Pessoa física precisa reter imposto ao contratar serviço?
Na regra geral das contribuições federais, não. O artigo 30 da Lei 10.833/2003 trata de pagamentos efetuados por pessoas jurídicas a outras pessoas jurídicas. O ISS, porém, depende da lei de cada município, que pode prever hipóteses próprias de responsabilidade. Por isso a verificação municipal continua necessária mesmo quando o cliente é pessoa física.
Existe valor mínimo para reter imposto na nota fiscal?
Para as contribuições federais existe: o artigo 31, parágrafo 3º, da Lei 10.833/2003 dispensa a retenção de valor igual ou inferior a R$ 10,00, salvo DARF eletrônico pelo Siafi. Para o Imposto de Renda a regra é diferente. O artigo 938 do Decreto 9.580/2018 veda o DARF abaixo de R$ 10,00 e determina que o valor seja acumulado nos períodos seguintes até atingir esse piso.
Quando o INSS de 11% é retido?
Apenas em cessão de mão de obra e empreitada. O artigo 31 da Lei 8.212/1991 obriga a contratante a reter 11% do valor bruto da nota quando os serviços são executados mediante cessão de mão de obra, inclusive em regime de trabalho temporário. Contrato de serviço técnico comum, sem trabalhadores à disposição do contratante, não gera essa retenção de impostos na nota fiscal.
O que fazer se o cliente reteve imposto indevidamente?

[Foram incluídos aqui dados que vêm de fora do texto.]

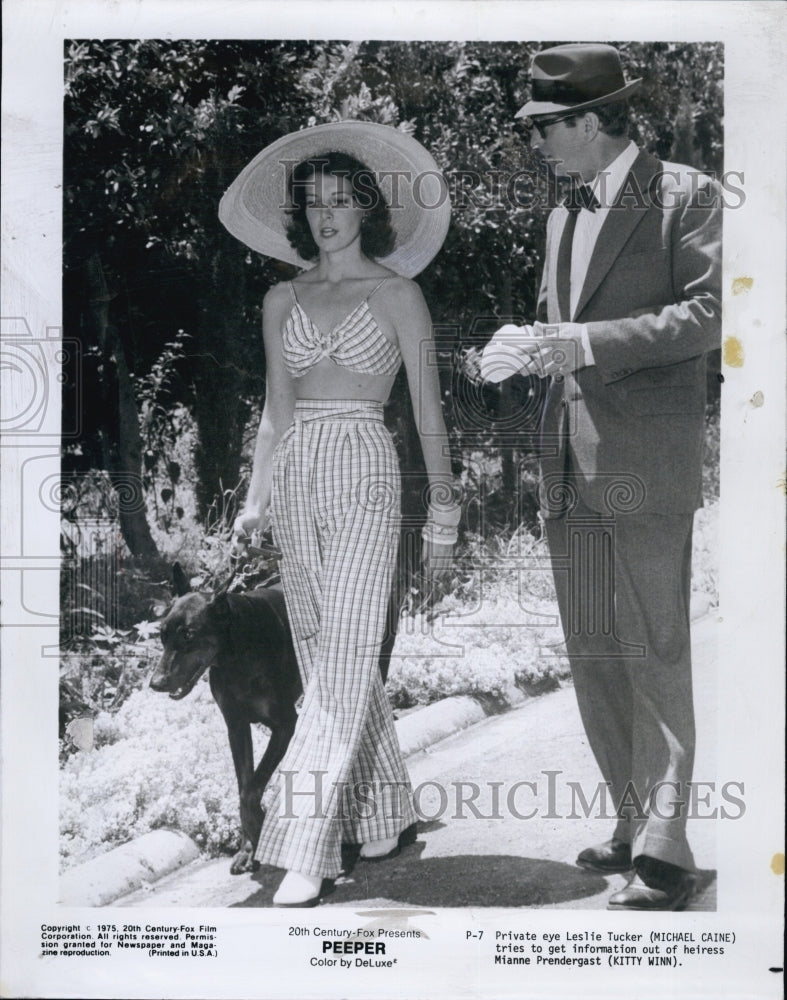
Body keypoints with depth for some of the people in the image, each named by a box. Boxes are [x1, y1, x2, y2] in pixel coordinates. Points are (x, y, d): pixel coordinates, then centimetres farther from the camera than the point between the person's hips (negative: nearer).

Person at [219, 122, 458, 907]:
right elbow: (276, 411, 15)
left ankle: (305, 853, -7)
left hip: (363, 474, -5)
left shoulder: (396, 293, 3)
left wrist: (443, 507, 2)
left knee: (343, 659, -10)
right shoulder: (282, 300, 14)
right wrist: (255, 500, 7)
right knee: (326, 659, 8)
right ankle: (386, 818, 23)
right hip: (296, 478, 5)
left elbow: (426, 407, 3)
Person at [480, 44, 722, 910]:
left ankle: (666, 851, 3)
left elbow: (704, 316, -11)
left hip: (645, 464, -7)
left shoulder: (686, 196, -1)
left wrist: (583, 343, -19)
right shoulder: (563, 216, 20)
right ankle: (631, 824, 23)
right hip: (569, 467, 7)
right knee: (593, 660, 10)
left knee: (654, 657, -5)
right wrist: (527, 348, 4)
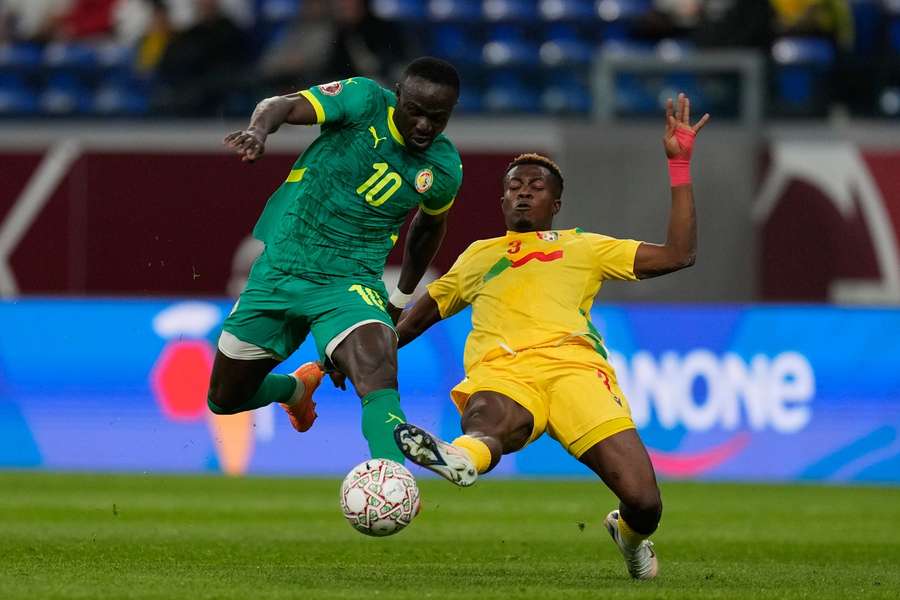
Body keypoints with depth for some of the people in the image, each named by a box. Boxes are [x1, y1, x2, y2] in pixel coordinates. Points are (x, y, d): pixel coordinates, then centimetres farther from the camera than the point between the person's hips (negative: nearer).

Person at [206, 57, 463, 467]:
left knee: (379, 382, -31)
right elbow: (284, 106, -26)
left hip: (349, 283, -1)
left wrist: (402, 299, 24)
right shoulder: (364, 100, -12)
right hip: (279, 270, 1)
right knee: (225, 400, 14)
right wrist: (259, 130, -49)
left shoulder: (444, 170, -4)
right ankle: (298, 387, 47)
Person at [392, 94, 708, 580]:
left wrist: (680, 165, 18)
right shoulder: (479, 256, 36)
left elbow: (678, 254, 20)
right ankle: (461, 457, -78)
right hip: (500, 372, 0)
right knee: (492, 421, -42)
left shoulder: (583, 248, 30)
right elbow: (423, 312, 51)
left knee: (643, 503, -19)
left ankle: (630, 535, 16)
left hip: (572, 362, 0)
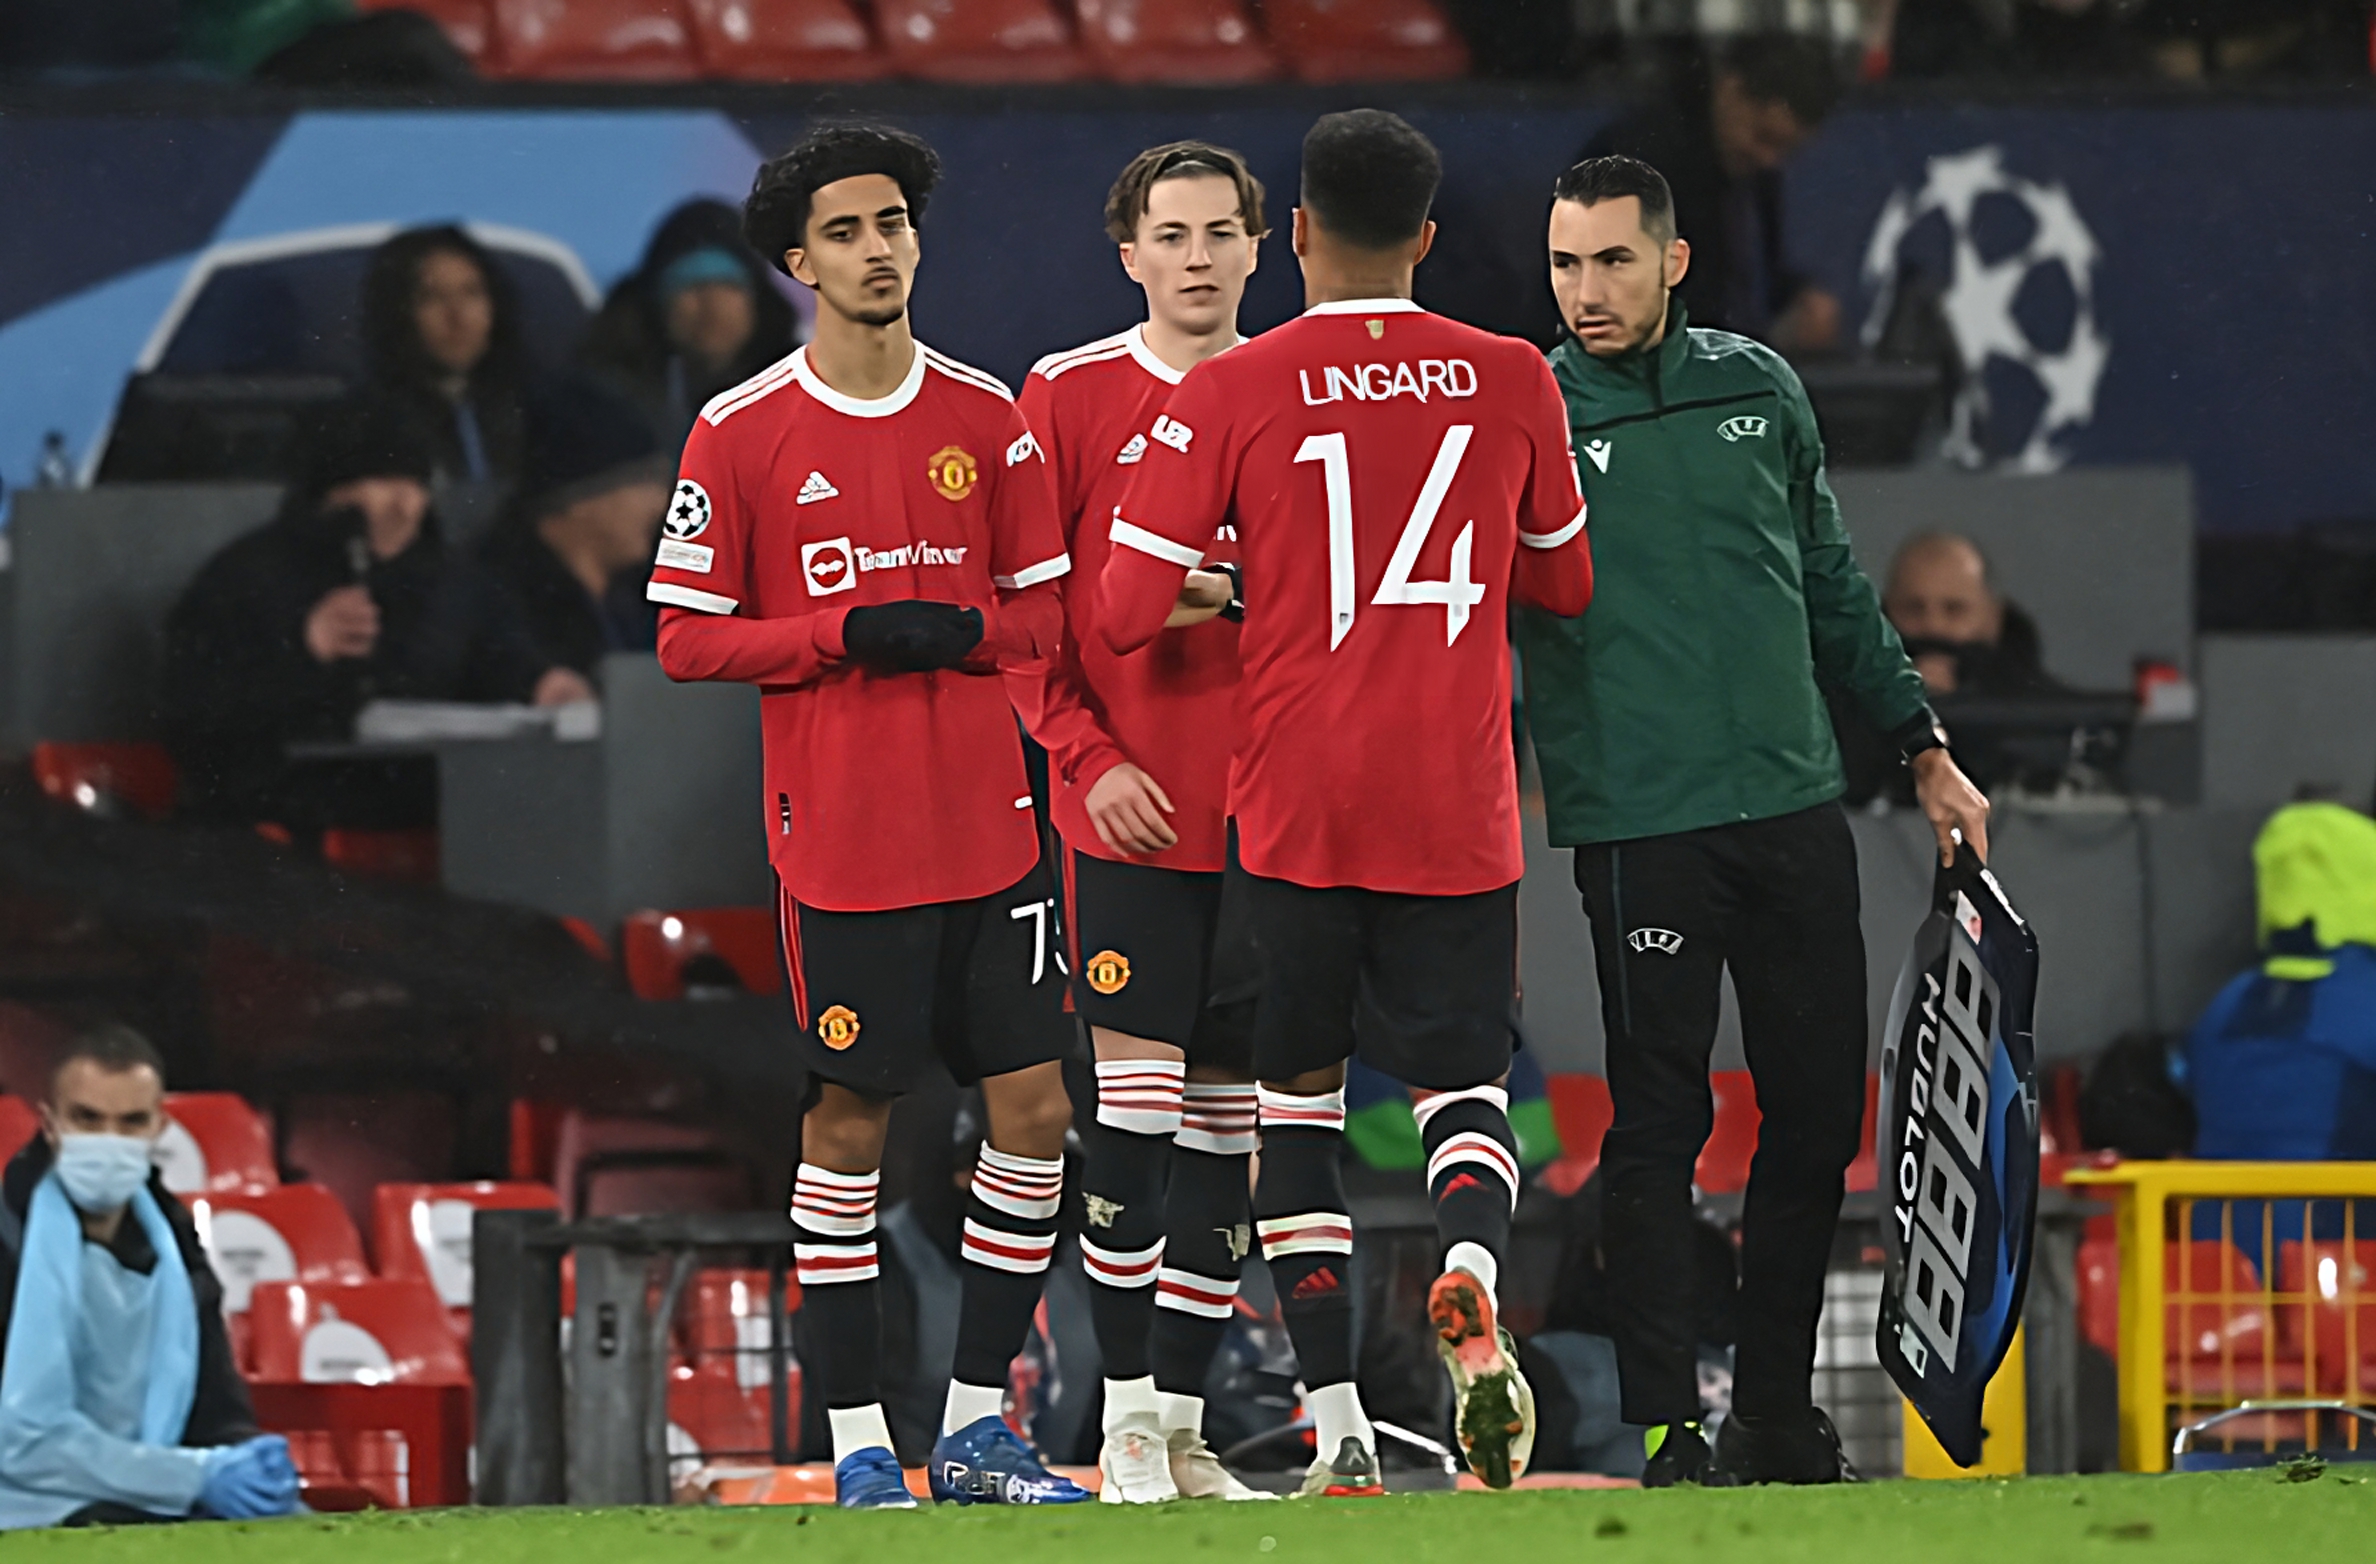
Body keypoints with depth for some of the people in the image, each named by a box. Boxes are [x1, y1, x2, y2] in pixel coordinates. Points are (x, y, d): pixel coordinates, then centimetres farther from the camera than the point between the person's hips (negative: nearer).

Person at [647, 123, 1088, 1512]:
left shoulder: (989, 419, 6)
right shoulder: (741, 435, -2)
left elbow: (1046, 617, 10)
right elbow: (688, 638, -2)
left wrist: (961, 630, -12)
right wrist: (844, 633, -15)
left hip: (990, 826, 3)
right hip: (844, 846, -3)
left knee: (1034, 1109, 0)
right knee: (849, 1122, 1)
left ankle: (976, 1423, 12)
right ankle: (857, 1438, 8)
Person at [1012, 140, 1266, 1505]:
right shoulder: (1069, 398, 1)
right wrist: (1090, 755, -9)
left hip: (1266, 807, 3)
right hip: (1128, 808, -3)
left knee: (1226, 1116, 6)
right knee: (1133, 1100, -9)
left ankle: (1183, 1428, 12)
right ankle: (1129, 1423, -3)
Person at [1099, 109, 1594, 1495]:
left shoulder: (1226, 396, -6)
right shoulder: (1512, 382, 2)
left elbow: (1130, 614, -7)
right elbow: (1567, 586, 15)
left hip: (1295, 809, -1)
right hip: (1461, 811, 1)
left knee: (1300, 1095, 12)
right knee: (1463, 1080, 10)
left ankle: (1339, 1433, 4)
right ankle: (1472, 1270, -25)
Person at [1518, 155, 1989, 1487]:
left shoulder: (1758, 387, 10)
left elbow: (1833, 585, 19)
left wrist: (1924, 747, 19)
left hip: (1797, 811, 5)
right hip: (1640, 823, -5)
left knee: (1821, 1114, 7)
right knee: (1660, 1126, -6)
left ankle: (1777, 1415, 17)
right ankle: (1663, 1430, -2)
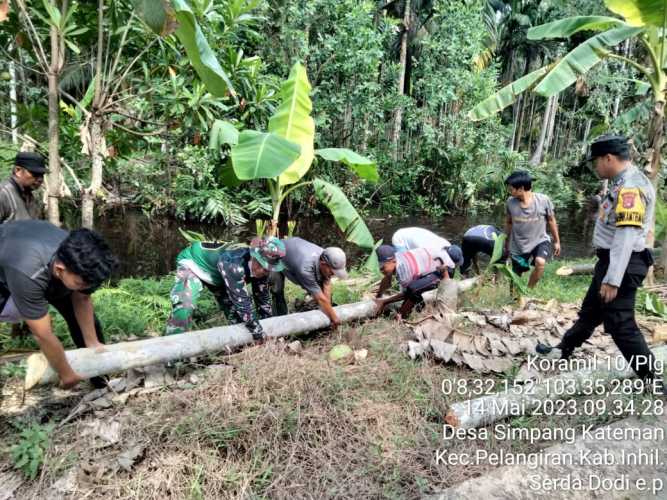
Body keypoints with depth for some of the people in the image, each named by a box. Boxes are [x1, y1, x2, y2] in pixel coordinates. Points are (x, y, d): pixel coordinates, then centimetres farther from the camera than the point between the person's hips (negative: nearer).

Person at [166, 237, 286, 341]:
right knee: (184, 305, -27)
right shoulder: (234, 264, -45)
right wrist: (255, 327, -31)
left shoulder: (261, 267, -19)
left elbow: (262, 295, -5)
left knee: (232, 305, 7)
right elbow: (241, 299, -40)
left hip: (216, 274, 7)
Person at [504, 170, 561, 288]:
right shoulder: (510, 202, -11)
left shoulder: (543, 200, -17)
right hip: (518, 245, 2)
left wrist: (557, 241, 6)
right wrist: (506, 243, 13)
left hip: (540, 241, -2)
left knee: (540, 262, -31)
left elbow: (551, 220, -1)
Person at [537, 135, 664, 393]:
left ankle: (652, 378, 11)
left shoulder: (630, 187, -22)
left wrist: (612, 279, -27)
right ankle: (564, 349, 38)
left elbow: (627, 237, -27)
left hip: (621, 265, -10)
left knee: (619, 323, -2)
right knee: (591, 310, 22)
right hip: (611, 260, 10)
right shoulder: (624, 183, 9)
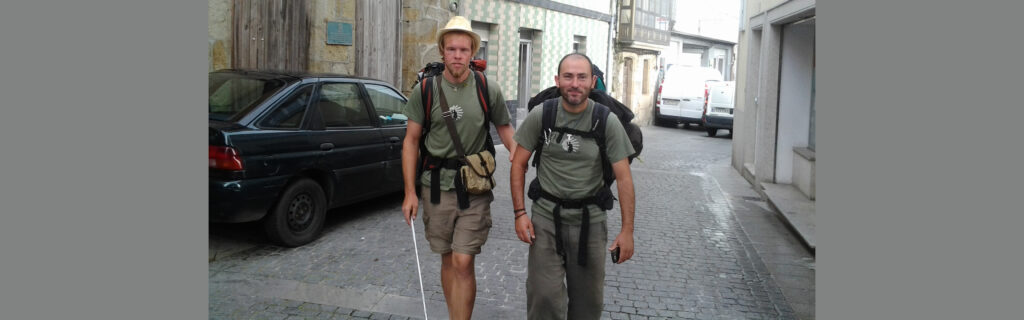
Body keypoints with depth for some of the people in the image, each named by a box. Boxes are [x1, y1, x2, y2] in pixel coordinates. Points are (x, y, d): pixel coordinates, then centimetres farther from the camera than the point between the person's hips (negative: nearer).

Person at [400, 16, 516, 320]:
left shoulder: (489, 91, -3)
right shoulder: (425, 90, -1)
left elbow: (504, 127, 11)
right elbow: (411, 141, 3)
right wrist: (410, 191, -1)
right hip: (437, 187, 2)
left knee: (463, 263, -8)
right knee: (448, 261, 13)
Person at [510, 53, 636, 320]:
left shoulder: (607, 122, -9)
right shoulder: (540, 115, -6)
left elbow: (623, 177, -6)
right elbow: (518, 164, 1)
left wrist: (627, 230, -9)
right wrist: (520, 213, -5)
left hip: (590, 219, 0)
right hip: (547, 216, 0)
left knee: (588, 298, 13)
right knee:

O primeiro passo é documentar a base legal e apresentá-la ao tomador, pedindo o ajuste. Quando o valor já foi recolhido, existe caminho administrativo de restituição ou de compensação, que varia conforme o tributo e o regime da empresa. É uma situação em que vale envolver o contador antes de emitir a próxima nota para o mesmo cliente.